Она ничего не сказала.
— Лила, послушай. В наше время виновность ниже пояса — ничто, как, впрочем, и в любое время. Виновность ниже пояса — почти святость по сравнению со всем остальным.
— Как ты изменился, Людо!
— Может быть. Немцы мне очень помогли. Говорят: самое ужасное в фашизме — его бесчеловечность. Да. Но надо признать очевидное: эта бесчеловечность — часть человеческого. Пока люди не признают, что бесчеловечность присуща человеку, они будут жертвами благонамеренной лжи.
Вошёл кот Гримо, задрав хвост, и стал тереться о наши ноги, требуя ласки.
— Первые шесть месяцев в Париже, ты себе представить не можешь… Мы никого не знали… Я работала официанткой в пивной, продавщицей в «Призюник»… У матери были страшные мигрени…
— Ах, мигрени.

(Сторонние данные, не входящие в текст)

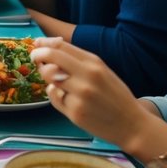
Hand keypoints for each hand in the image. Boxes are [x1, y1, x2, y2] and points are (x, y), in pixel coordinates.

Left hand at [29, 38, 151, 147]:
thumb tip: (50, 45)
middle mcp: (87, 76)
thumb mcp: (102, 71)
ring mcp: (80, 95)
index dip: (44, 44)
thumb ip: (79, 60)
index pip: (61, 46)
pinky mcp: (74, 112)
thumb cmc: (115, 95)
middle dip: (37, 55)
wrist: (131, 124)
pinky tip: (67, 98)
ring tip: (56, 81)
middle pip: (51, 57)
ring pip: (48, 78)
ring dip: (47, 77)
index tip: (37, 45)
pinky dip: (56, 96)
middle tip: (35, 58)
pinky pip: (54, 97)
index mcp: (95, 63)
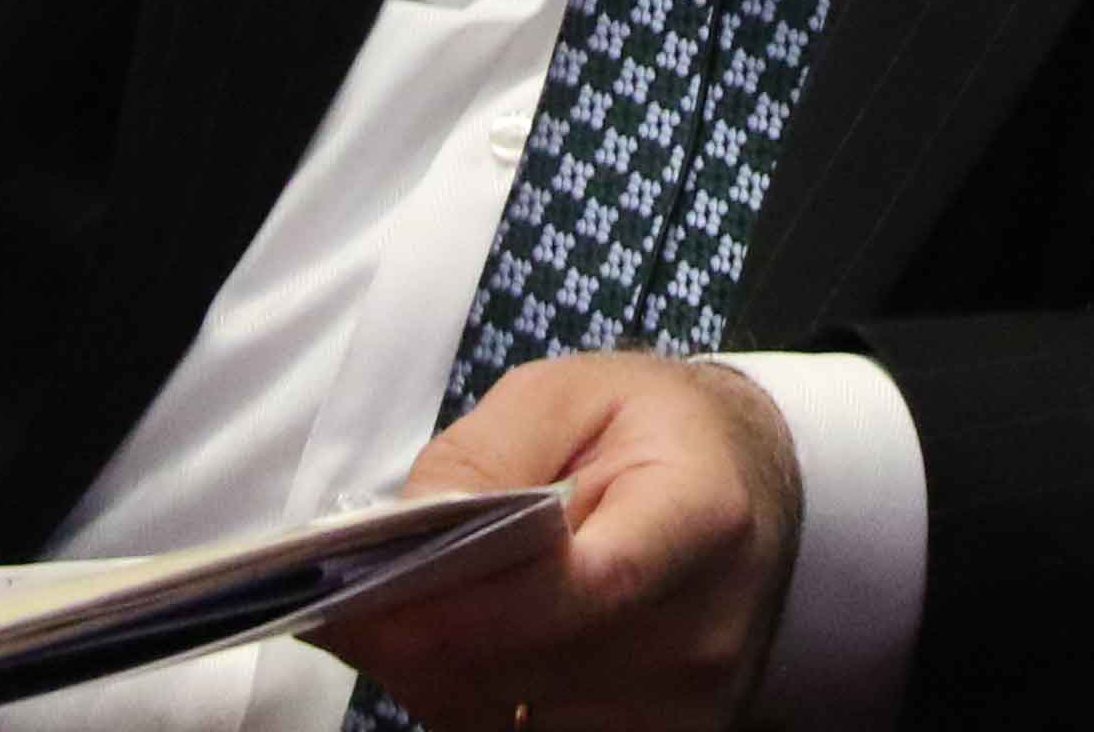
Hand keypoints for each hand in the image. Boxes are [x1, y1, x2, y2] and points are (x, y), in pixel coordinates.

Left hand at [314, 353, 803, 731]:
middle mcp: (705, 625)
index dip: (475, 607)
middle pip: (538, 668)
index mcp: (699, 513)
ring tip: (397, 622)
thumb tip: (400, 538)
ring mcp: (690, 701)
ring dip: (443, 681)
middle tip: (344, 610)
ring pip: (524, 723)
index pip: (582, 587)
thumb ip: (482, 458)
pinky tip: (450, 656)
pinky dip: (478, 706)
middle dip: (426, 645)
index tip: (378, 603)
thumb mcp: (563, 395)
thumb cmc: (649, 429)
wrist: (749, 486)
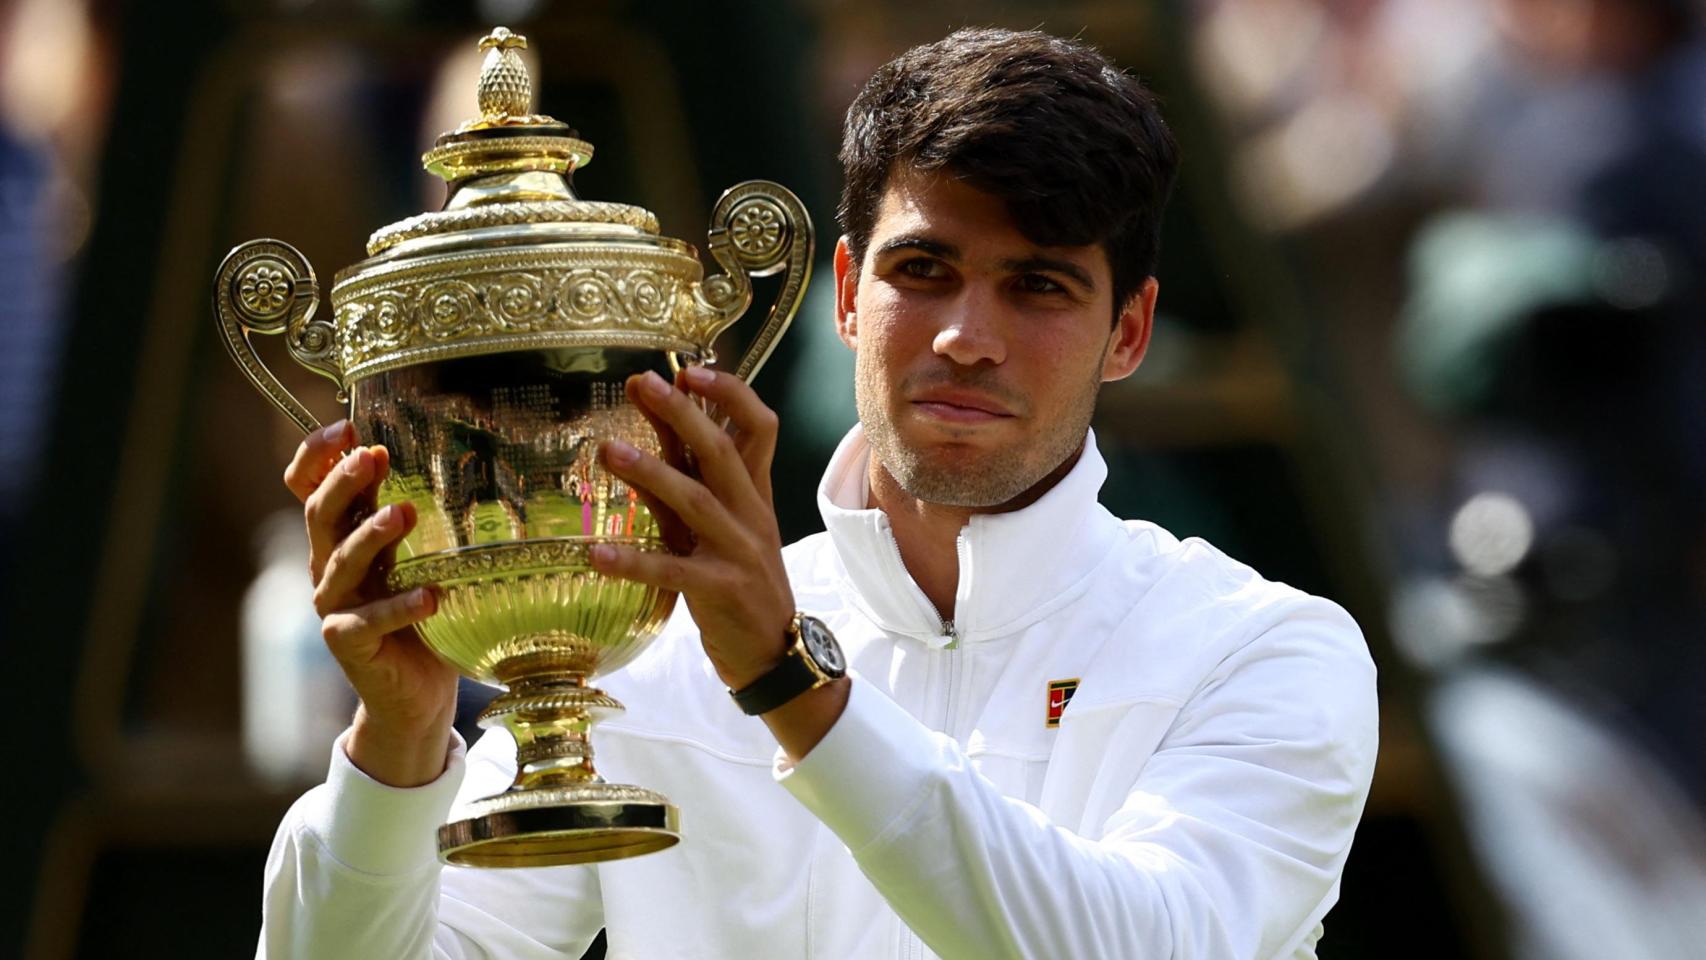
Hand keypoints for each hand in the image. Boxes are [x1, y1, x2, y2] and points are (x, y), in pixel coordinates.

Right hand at [284, 422, 456, 786]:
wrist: (416, 693)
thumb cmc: (424, 616)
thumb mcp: (420, 559)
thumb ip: (415, 521)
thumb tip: (446, 460)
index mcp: (342, 538)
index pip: (308, 487)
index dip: (315, 456)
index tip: (345, 424)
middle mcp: (329, 567)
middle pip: (320, 515)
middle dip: (343, 481)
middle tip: (372, 455)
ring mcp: (335, 606)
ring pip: (340, 562)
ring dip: (371, 535)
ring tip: (404, 513)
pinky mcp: (349, 644)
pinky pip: (367, 621)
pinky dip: (399, 607)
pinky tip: (431, 597)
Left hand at [590, 367, 795, 690]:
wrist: (772, 650)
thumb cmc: (739, 580)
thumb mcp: (718, 525)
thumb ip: (690, 480)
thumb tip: (659, 426)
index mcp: (755, 493)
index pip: (759, 427)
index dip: (730, 394)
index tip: (689, 371)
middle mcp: (751, 513)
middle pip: (723, 452)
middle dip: (683, 414)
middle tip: (641, 383)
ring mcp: (739, 551)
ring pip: (697, 502)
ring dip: (652, 474)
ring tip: (608, 451)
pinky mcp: (720, 590)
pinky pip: (672, 570)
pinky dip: (633, 560)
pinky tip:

Это ужасно…
Что до отца Лилы, он, так сказать, потерял зрение. Что-то вроде умственной слепоты. Он закрыл глаза на окружающую действительность.
— Нам с матерью пришлось ухаживать за ним как за ребёнком. Он был другом Томаса Манна, Стефана Цвейга, для него Европа была как несравненный свет… И вот когда этот свет угас и всё, во что он верил, рухнуло, он как бы порвал с действительностью… Полная атрофия чувствительности.
«Дерьмо, — подумал я. — Неплохо устроился».
— Врачи всё перепробовали…
Я чуть не спросил: «Даже пинок под зад?» — но приходилось щадить этот старый аристократический фарфор. Я был уверен, что Броницкий нашёл способ переложить всю ответственность на жену и дочь. Не мог же он позволить себе знать, что делает его дочь, чтобы «выжить, спасти своих». Он защищал свою честь, вот и всё.